[begin Extracted entries]

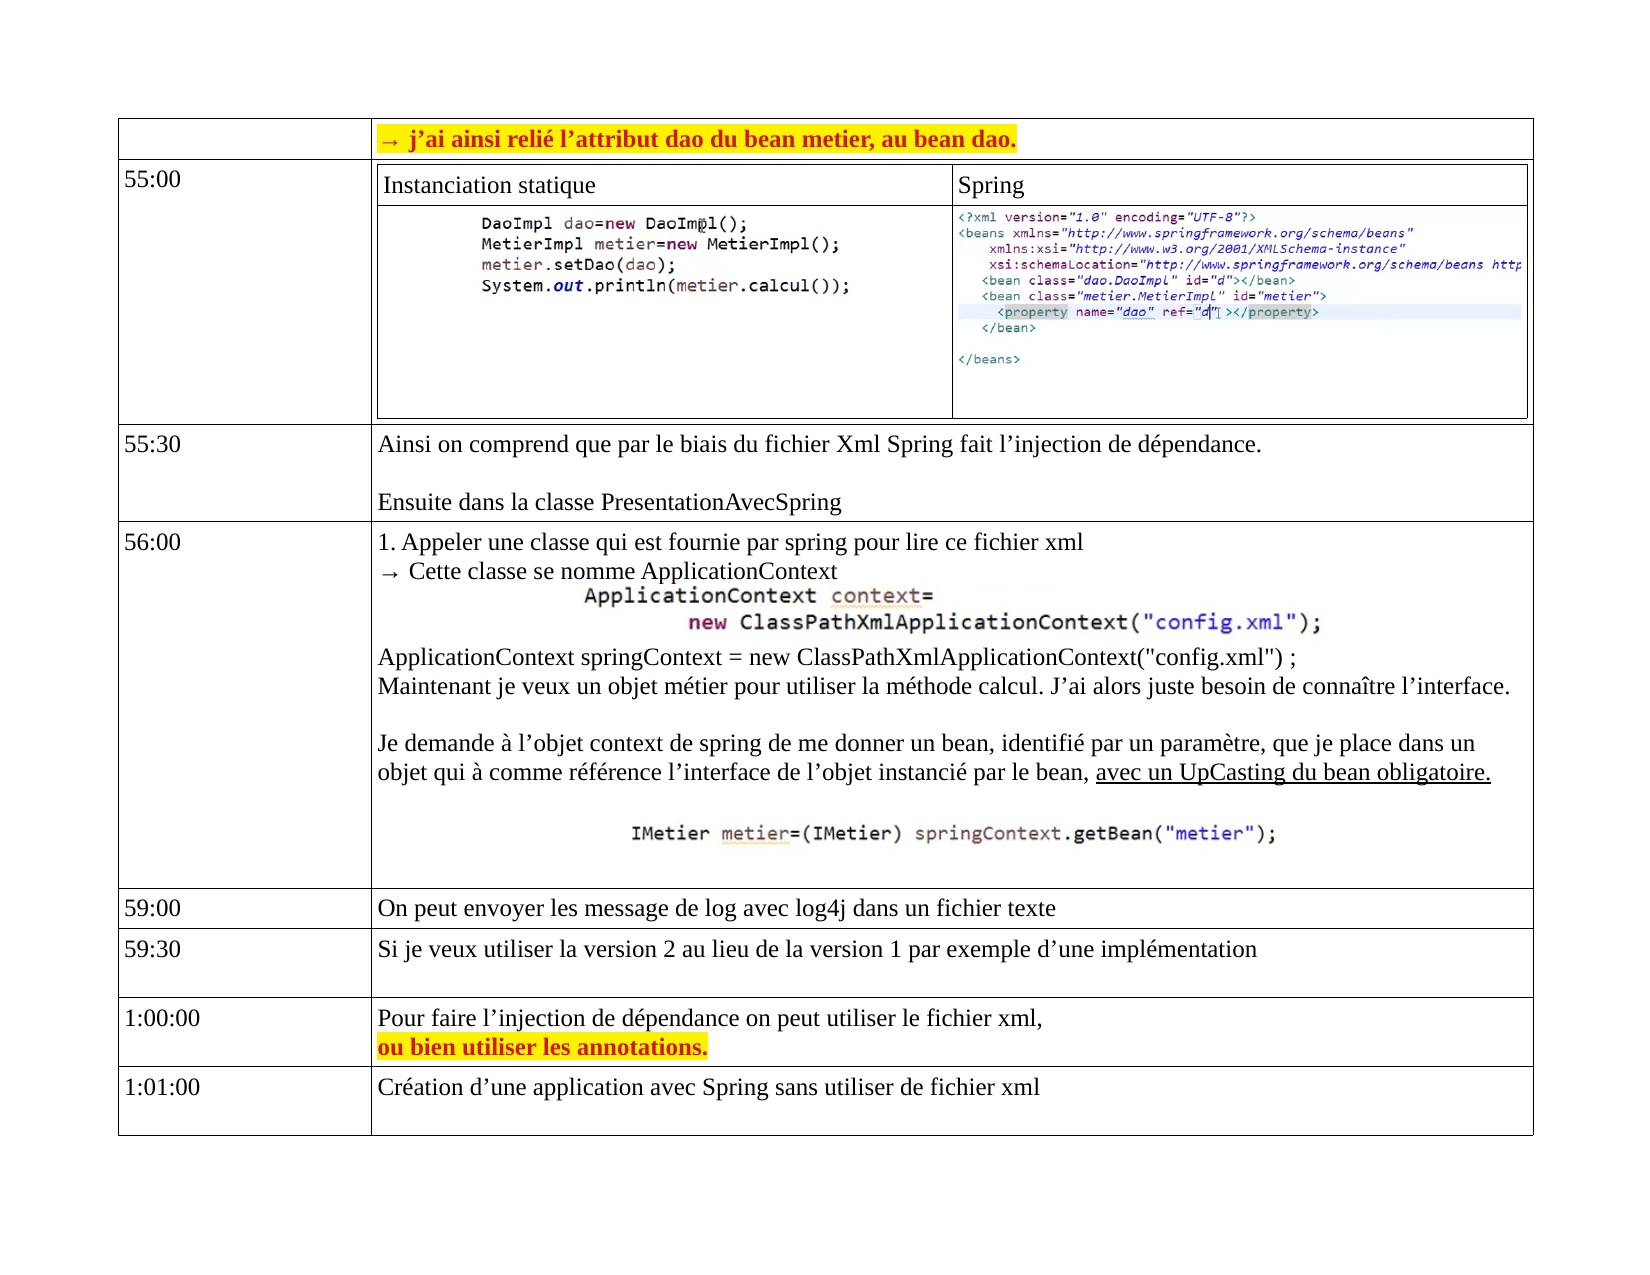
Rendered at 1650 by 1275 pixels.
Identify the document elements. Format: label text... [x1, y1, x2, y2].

table_header Instanciation statique [378, 165, 952, 204]
table_cell Création d’une application avec Spring sans utiliser de fichier xml [372, 1067, 1533, 1135]
table_cell [953, 206, 1527, 418]
picture [578, 584, 1326, 643]
table_cell Pour faire l’injection de dépendance on peut utiliser le fichier xml, ou bien utiliser les annotations. [372, 998, 1533, 1066]
table_cell 59:30 [119, 929, 371, 997]
table_cell 56:00 [119, 522, 371, 888]
table_cell 1:01:00 [119, 1067, 371, 1135]
table_cell [378, 206, 952, 418]
table_cell 1:00:00 [119, 998, 371, 1066]
table_cell [119, 119, 371, 158]
table_header Spring [953, 165, 1527, 204]
table_cell [372, 160, 1533, 423]
table_cell 59:00 [119, 889, 371, 928]
picture [622, 814, 1282, 854]
table_cell Si je veux utiliser la version 2 au lieu de la version 1 par exemple d’une implémentation [372, 929, 1533, 997]
table_cell → j’ai ainsi relié l’attribut dao du bean metier, au bean dao. [372, 119, 1533, 158]
picture [957, 210, 1522, 384]
table_cell On peut envoyer les message de log avec log4j dans un fichier texte [372, 889, 1533, 928]
table_cell 55:30 [119, 425, 371, 521]
picture [476, 210, 854, 304]
table_cell 1. Appeler une classe qui est fournie par spring pour lire ce fichier xml → Cette classe se nomme ApplicationContext ApplicationContext springContext = new ClassPathXmlApplicationContext("config.xml") ; Maintenant je veux un objet métier pour utiliser la méthode calcul. J’ai alors juste besoin de connaître l’interface. Je demande à l’objet context de spring de me donner un bean, identifié par un paramètre, que je place dans un objet qui à comme référence l’interface de l’objet instancié par le bean, avec un UpCasting du bean obligatoire. [372, 522, 1533, 888]
table_cell 55:00 [119, 160, 371, 423]
table_cell Ainsi on comprend que par le biais du fichier Xml Spring fait l’injection de dépendance. Ensuite dans la classe PresentationAvecSpring [372, 425, 1533, 521]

[end Extracted entries]

Task to complete =
Rewrite the part of the data that runs from its opening line through the line containing "Identify the document", with "page elements" substituted for "document elements" and nothing else changed. Leave the pictures out.

Task output =
Rendered at 1650 by 1275 pixels.
Identify the page elements. Format: label text... [x1, y1, x2, y2].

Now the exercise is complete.